Hi everyone! This is Julia of The Broke and the Bookish, formerly blogging on my own at The Competitive Bibliomaniac.
I read mostly historical romance, but can often be found reviewing paranormal romance, young adult books (mostly distopian/fantasy), fantasy/sci-fi, classics, and the occasional non-fiction book about languages.
Feel free to follow and reblog!
Reading progress update: I've read 242 out of 326 pages:
A section of the story that has almost nothing to do with the story, but I just love it.
Plato once said that human beings were created with two heads, four arms, four legs, until Zeus split them in half. Ever since, humans have spent their lives searching for their other half, the one person who could complete them.
What a narrow-minded, messed-up, asinine system.
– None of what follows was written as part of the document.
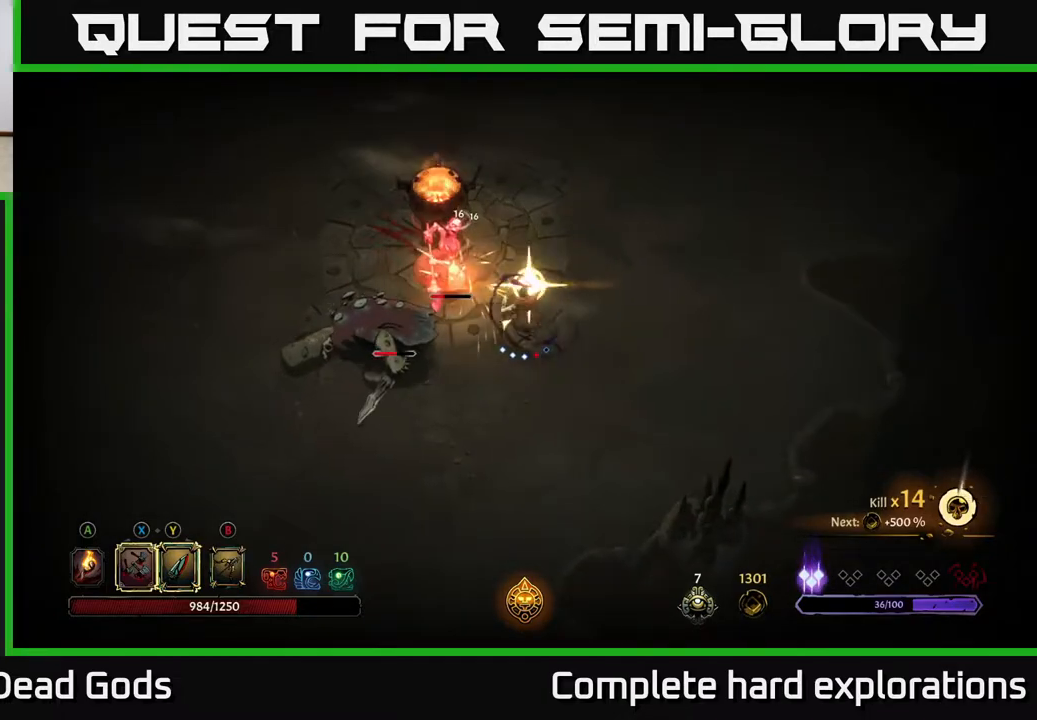
{"buttons": [], "left_stick": "center", "right_stick": "center", "events": [[467, "left_stick", "center"]]}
Do the math. There are more than seven billion people on the planet. Say you do a lot of traveling, and manage to meet a million of those people in your lifetime. That gives you a mere 1 in 7000 chance of finding "the one."
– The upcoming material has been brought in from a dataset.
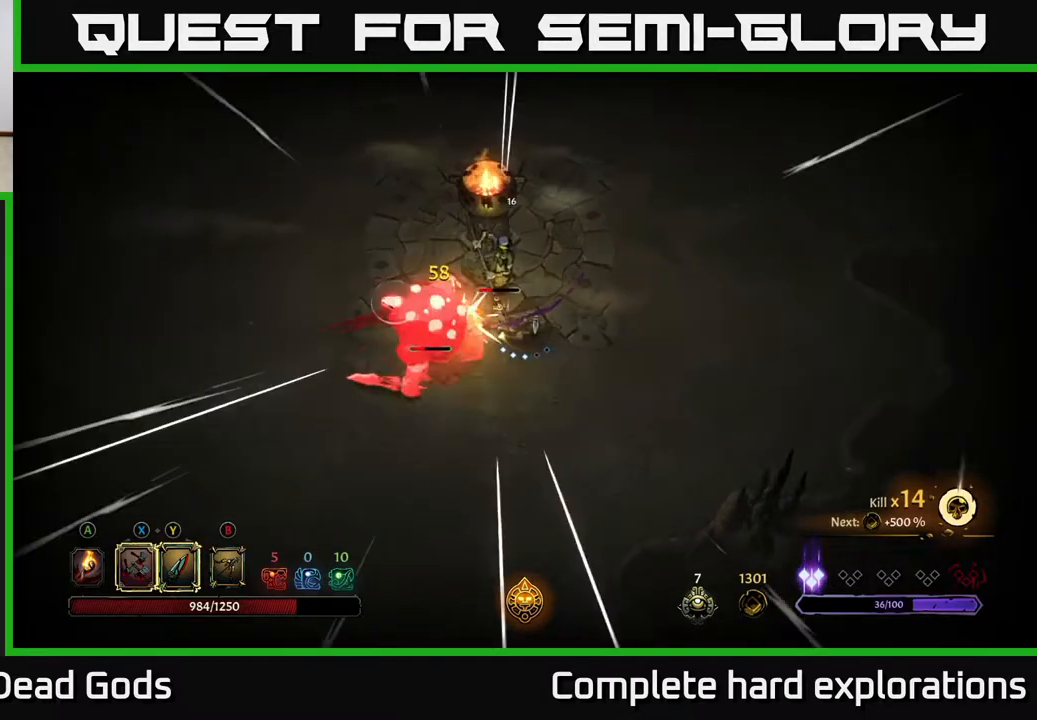
{"buttons": [], "left_stick": "left", "right_stick": "center", "events": [[217, "left_stick", "left"], [233, "Y", "down"], [367, "Y", "up"]]}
Maybe that's why they created me. To be their other half, the answer to the myth. Easier than scouring the planet for an impossible dream. Easier, too, than learning to set aside the dream and embrace a human being who is as flawed and imperfect as you.
Humans are so obsessed with true love, the perfect relationship. They imagine that one elusive person who fits their quirks and foibles and desires like a puzzle piece. And of course, when a potential mate falls short of that perfection, they reject them. They were too old, too young, too silly, too serious, too fat, too thin. They liked the wrong TV shows. They hated chocolate. They voted for the other guy. They didn't put the toilet seat down.
They invent a million excuses for rejection, a million ways to find others unattractive. Their skill at seeing ugliness in others is matched only by their ability to see it in the mirror, to punish themselves for every imagined flaw. No matter who I've become, I never understood that facet of humanity.
I remember when Isaac introduced me to Doctor Who. In the episode, the Doctor met a man who said he wasn't important. The Doctor replied, "I've never met anyone who wasn't important before."
I've never met anyone who wasn't beautiful. People have simply forgotten how to see.
Frank Dearing was a selfish, petty, controlling bastard, but when he was working in the field, the hard muscles of his body shining with sweat as he coaxed life from the dirt...the man was an asshole, but he was a hot asshole.
Nidhi Shah was softer. She dressed to minimize the physical. Age and stress had mapped faint lines onto her face. And she was gorgeous. Even before you stripped off her clothes and kissed your way down her neck...
Then there was Isaac Vainio, a skinny geek of a man who lugged his pet spider around everywhere he went. But he had such passion, such raw joy and excitement. That passion transformed him into something sexier than any rock star.
The more we narrow the definition of beauty, the more beauty we shut out of our lives.